*INSTRUCTIONS FOR THE TASK*.
Gather every line in the listing below that contains the string "lens", matching case exactly.

*AVAILABLE DATA*.
[Start of section]
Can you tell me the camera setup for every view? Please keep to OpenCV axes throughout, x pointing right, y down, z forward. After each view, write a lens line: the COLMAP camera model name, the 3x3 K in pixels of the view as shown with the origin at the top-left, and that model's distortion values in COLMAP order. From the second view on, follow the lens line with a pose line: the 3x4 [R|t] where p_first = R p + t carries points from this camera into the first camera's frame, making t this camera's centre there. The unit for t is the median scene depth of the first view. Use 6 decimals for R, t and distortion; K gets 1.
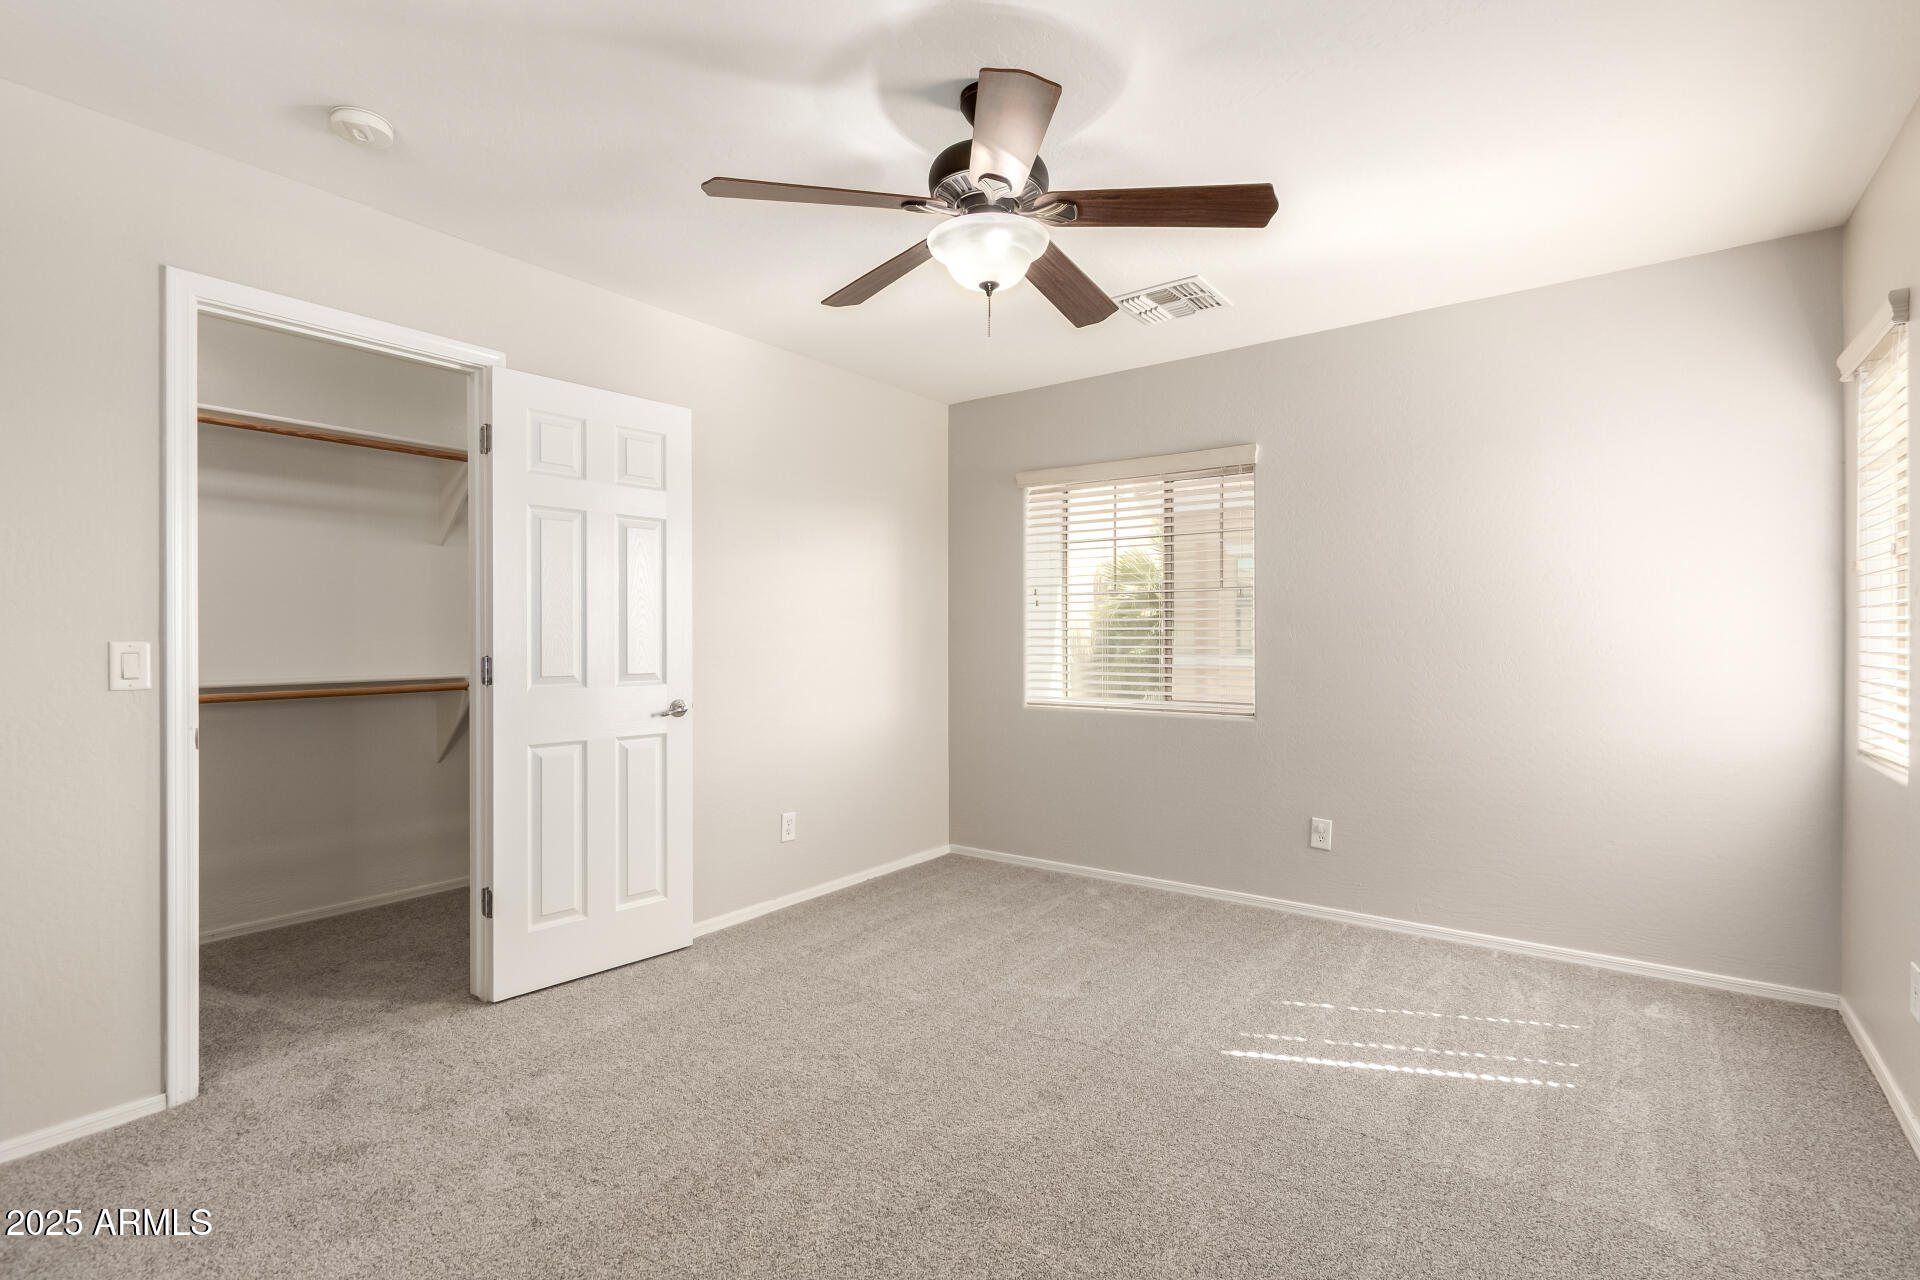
lens RADIAL K [[888.0, 0, 967.7], [0, 888.0, 641.9], [0, 0, 1]] dist [0.004977, 0.000468]
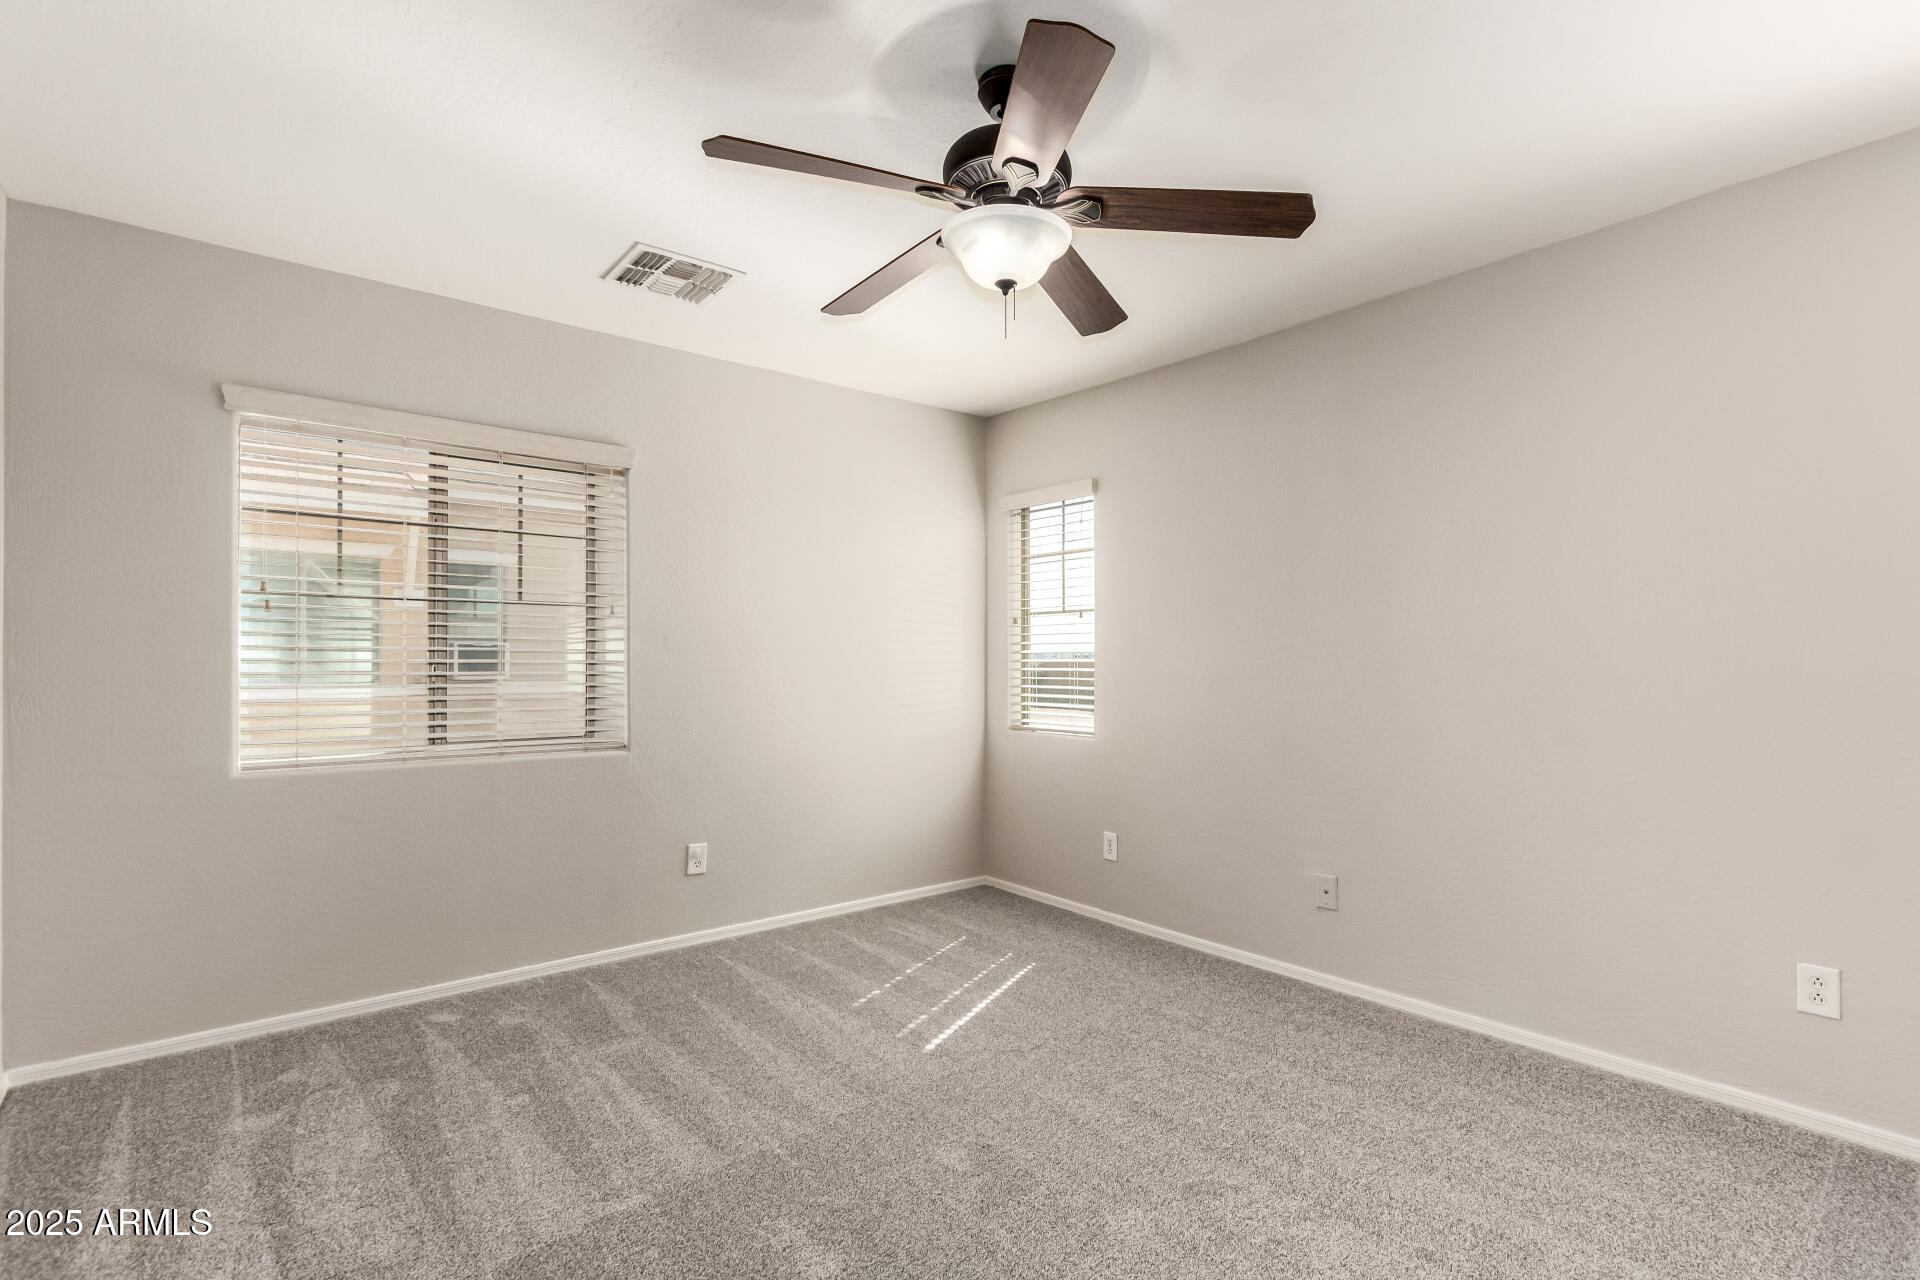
lens RADIAL K [[888.0, 0, 956.5], [0, 888.0, 658.2], [0, 0, 1]] dist [0.004977, 0.000468]
pose [[0.260554, 0.011449, 0.965391, -0.480777], [0.007788, 0.999872, -0.013960, 0.008211], [-0.965428, 0.011156, 0.260432, 0.456213]]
[End of section]
*WRITTEN SOLUTION*.
Can you tell me the camera setup for every view? Please keep to OpenCV axes throughout, x pointing right, y down, z forward. After each view, write a lens line: the COLMAP camera model name, the 3x3 K in pixels of the view as shown with the origin at the top-left, and that model's distortion values in COLMAP order. From the second view on, follow the lens line with a pose line: the 3x4 [R|t] where p_first = R p + t carries points from this camera into the first camera's frame, making t this camera's centre there. The unit for t is the median scene depth of the first view. Use 6 decimals for R, t and distortion; K gets 1.
lens RADIAL K [[888.0, 0, 967.7], [0, 888.0, 641.9], [0, 0, 1]] dist [0.004977, 0.000468]
lens RADIAL K [[888.0, 0, 956.5], [0, 888.0, 658.2], [0, 0, 1]] dist [0.004977, 0.000468]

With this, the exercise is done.